精神遅滞(せいしんちたい、英:mental retardation)とほぼ同義語である。日本では1950年代から学校教育法では、
精神薄弱という表現が50年近くそのままに放置されていたため、1994年頃から数年間メディア一般では、精神薄弱を
「精神遅滞」という表現に一斉に変更して使用していた時期がある。1998年に法改正があり、「知的障害」に変わったため、
精神遅滞は一般には使われなくなった。「精神」の所在が明示できないため、「精神遅滞」ではすべての資質、能力が遅れているのか、
という印象を与えるためである。ただし、アメリカ合衆国などでは、こうした障害は「精神遅滞」と呼ばれているのが常で、
この分野の国際学会も、「mental retardation」という表現を用いている。この場合の「mental」は、かならずしも
「精神」という意味ではない。
法律上の定義 [編集]
法令上、一般的な知的障害の定義は存在しない。福祉施策の対象者としての知的障害者について定義する法令は存在するが、
個々の法令において、その目的に応じた定義がなされている。

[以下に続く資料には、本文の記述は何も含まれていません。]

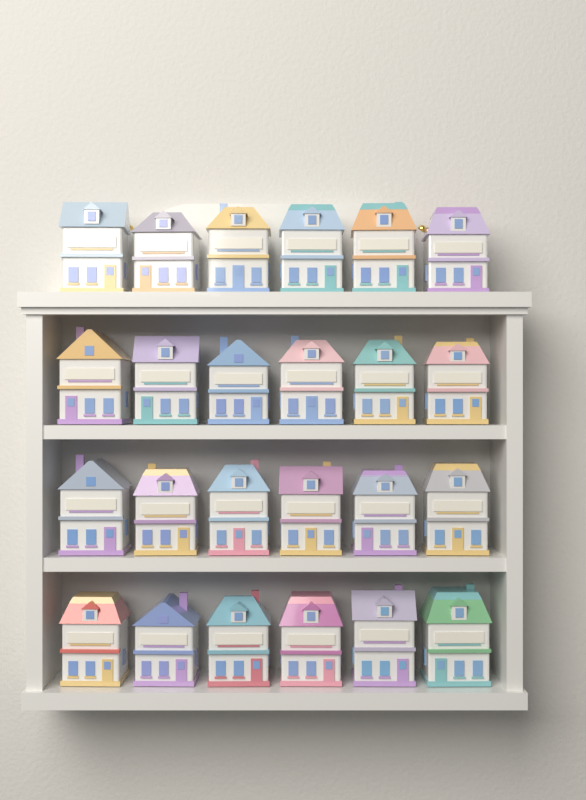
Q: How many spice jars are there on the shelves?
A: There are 24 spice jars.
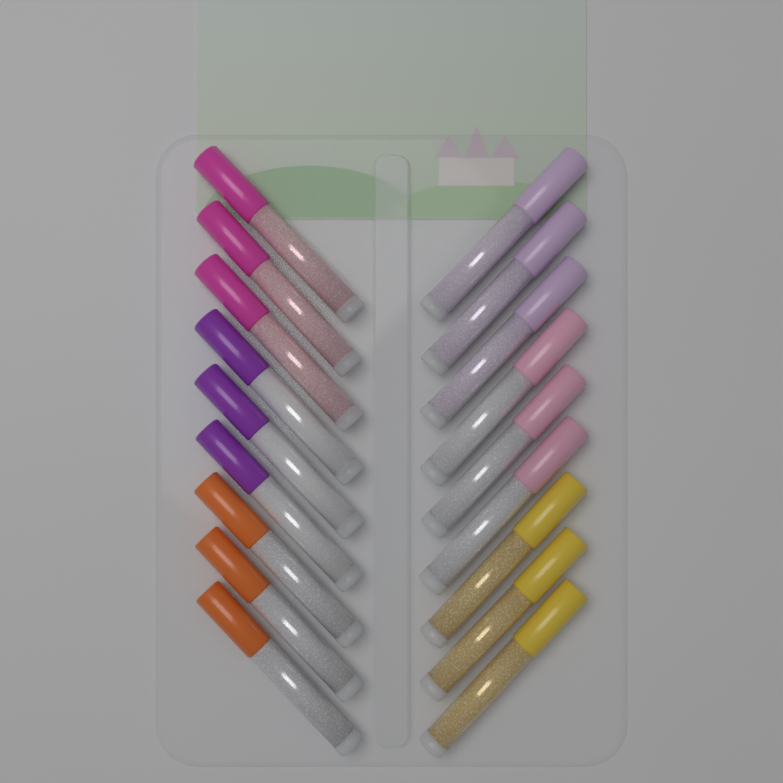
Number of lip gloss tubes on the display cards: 18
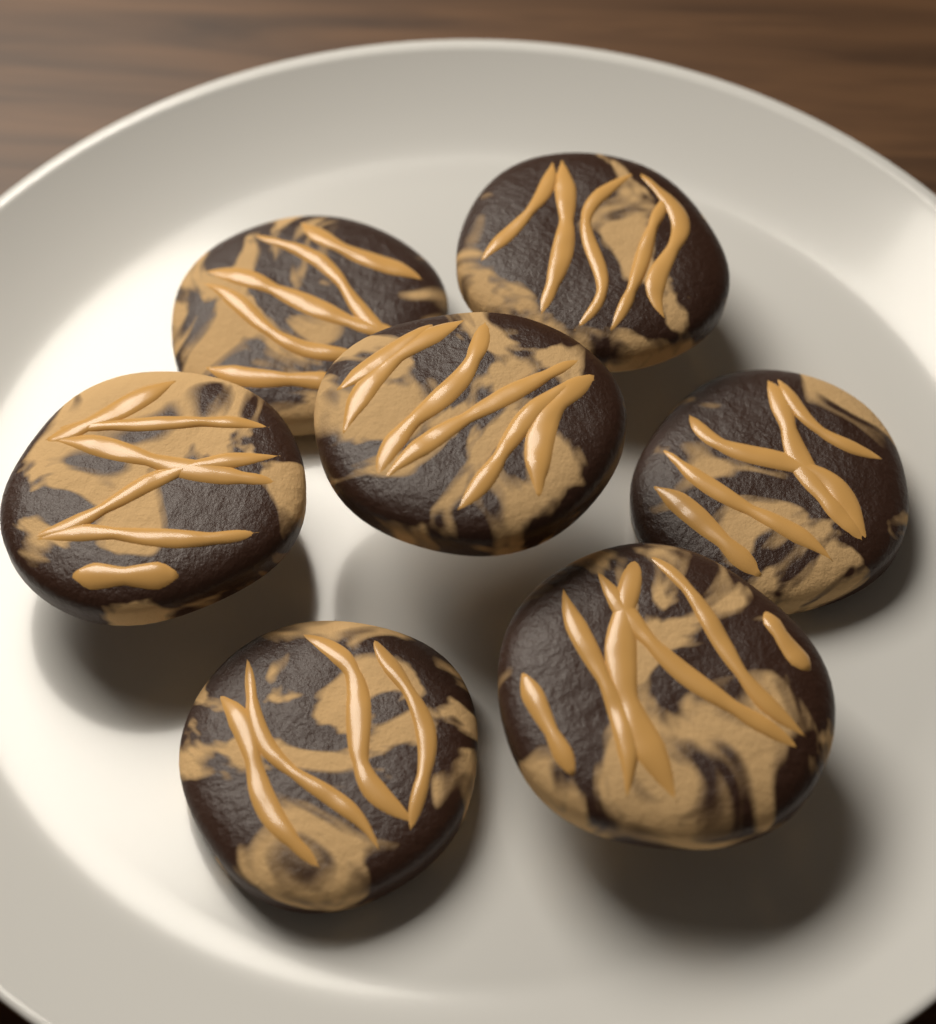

客観的な基準を示さず、支援の必要性の有無・程度をもって
知的障害者が定義されることもある。
客観的基準を示す法令にあっては、発達期(おおむね18歳未満)において遅滞が生じること、遅滞が明らかであること、
遅滞により適応行動が困難であることの3つを要件とするものが多い。遅滞が明らかか否かの判断に際して
「標準化された知能検査(田中ビネーやWISCやK-ABCなど)で知能指数が70ないし75未満(以下)のもの」
といった定義がなされることもある。
通常、事故の後遺症や痴呆といった発達期以後の知能の低下は知的障害としては扱われない。事故の後遺症については
通常の医療給付の問題であり、痴呆については老人福祉の問題と考えられるためである。したがって、法令上の用語としての
知的障害は、精神医学の領域における知的発達障害に照応することが多い。